Portrait

Apocalypse now: Rome ou le côté obscur de la pop

Dans le chef-d’œuvre de Paolo Sorrentino, Rome incarne „la grande bellezza“ – soit la grande beauté. Avec Rome, la formation folk industrial de Jérôme Reuter, la beauté se trouve dans le chaos. Focus sur le groupe culte luxembourgeois.

Jérôme Reuter, fondateur du groupe, chante en anglais, en italien, en français et en allemand

Jérôme Reuter, fondateur du groupe, chante en anglais, en italien, en français et en allemand Source: Rome

En 1983, The Stranglers chantaient „All roads lead to Rome“. Aujourd’hui, les routes du Luxembourg mènent à Rome, le combo dont les tremblements rythmiques et les cordes crispées ainsi que la voix, grave, du leader s’étendent au-delà de son fief. Ce projet hybride ressemble à un arbre, non un arbre qui cacherait la forêt, mais qui donnerait un avant-goût, sinon une belle image, de la richesse musicale luxembourgeoise. A l’écoute des productions de Rome, les journalistes étrangers, belges, italiens ou français, se positionnent comme des profanes éblouis, affirmant, en substance, qu’il se passe „quelque chose dans ce petit pays“. Traduction: quelque chose de grand. Pour l’étymologie, Rome garde une partie du prénom Jérôme (Reuter), perdant en route l’accent circonflexe du „o“. Cet artiste protéiforme, âme du groupe, a eu l’idée, fort judicieuse, de choisir la capitale de l’Italie, en tant que point central de l’Europe. C’est ainsi qu’il remet, au centre de la carte, la musique du Luxembourg.

☆ ☆ ☆ ☆

● DÉTAILS DE LA TÂCHE
Pour chacune des affirmations suivantes, dites si elle est conforme au texte fourni (oui ou non) et citez les mots du texte qui le montrent. (a) Le nom du groupe vient du prénom de son fondateur. (b) Jérôme Reuter chante seulement en anglais. (c) The Stranglers ont chanté „All roads lead to Rome“ en 1993.

● Entrées de données recueillies
☆ ☆ ☆ ☆

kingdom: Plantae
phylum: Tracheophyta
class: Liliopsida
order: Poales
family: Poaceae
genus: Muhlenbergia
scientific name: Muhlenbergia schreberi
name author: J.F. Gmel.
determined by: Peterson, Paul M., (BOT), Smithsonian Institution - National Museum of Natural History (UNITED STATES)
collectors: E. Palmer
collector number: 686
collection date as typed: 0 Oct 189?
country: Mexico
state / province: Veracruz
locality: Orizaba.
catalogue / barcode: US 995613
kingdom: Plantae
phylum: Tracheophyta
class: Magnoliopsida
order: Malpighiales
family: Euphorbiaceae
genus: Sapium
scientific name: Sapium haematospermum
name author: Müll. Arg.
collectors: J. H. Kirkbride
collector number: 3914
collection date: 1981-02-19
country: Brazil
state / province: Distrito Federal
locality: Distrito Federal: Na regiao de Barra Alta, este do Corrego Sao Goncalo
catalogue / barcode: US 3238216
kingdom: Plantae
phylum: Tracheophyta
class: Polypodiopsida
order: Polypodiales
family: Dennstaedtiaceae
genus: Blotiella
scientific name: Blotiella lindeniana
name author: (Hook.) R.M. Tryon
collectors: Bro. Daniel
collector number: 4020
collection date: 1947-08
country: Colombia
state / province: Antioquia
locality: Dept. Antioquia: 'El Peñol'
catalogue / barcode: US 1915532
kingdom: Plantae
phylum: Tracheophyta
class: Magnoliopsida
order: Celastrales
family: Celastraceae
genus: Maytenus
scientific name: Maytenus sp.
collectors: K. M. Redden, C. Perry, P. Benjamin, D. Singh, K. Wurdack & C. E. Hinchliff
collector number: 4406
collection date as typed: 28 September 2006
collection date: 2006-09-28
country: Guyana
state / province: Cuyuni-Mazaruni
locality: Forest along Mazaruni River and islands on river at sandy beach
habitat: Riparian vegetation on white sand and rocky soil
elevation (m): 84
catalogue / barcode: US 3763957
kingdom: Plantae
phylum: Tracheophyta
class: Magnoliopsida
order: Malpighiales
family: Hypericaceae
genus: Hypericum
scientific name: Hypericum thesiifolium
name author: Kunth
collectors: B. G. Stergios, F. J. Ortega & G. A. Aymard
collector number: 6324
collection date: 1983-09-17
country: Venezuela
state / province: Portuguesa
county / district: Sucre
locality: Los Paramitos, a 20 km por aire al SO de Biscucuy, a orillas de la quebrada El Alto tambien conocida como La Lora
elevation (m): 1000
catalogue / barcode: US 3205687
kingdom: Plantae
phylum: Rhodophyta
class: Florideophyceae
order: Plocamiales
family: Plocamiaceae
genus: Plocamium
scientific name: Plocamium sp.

☆ ☆ ☆ ☆

● RÉPONSE
(a) Oui : « Rome garde une partie du prénom Jérôme (Reuter), perdant en route l’accent circonflexe du „o“. »
(b) Non : « Jérôme Reuter, fondateur du groupe, chante en anglais, en italien, en français et en allemand »
(c) Non : « En 1983, The Stranglers chantaient „All roads lead to Rome“. »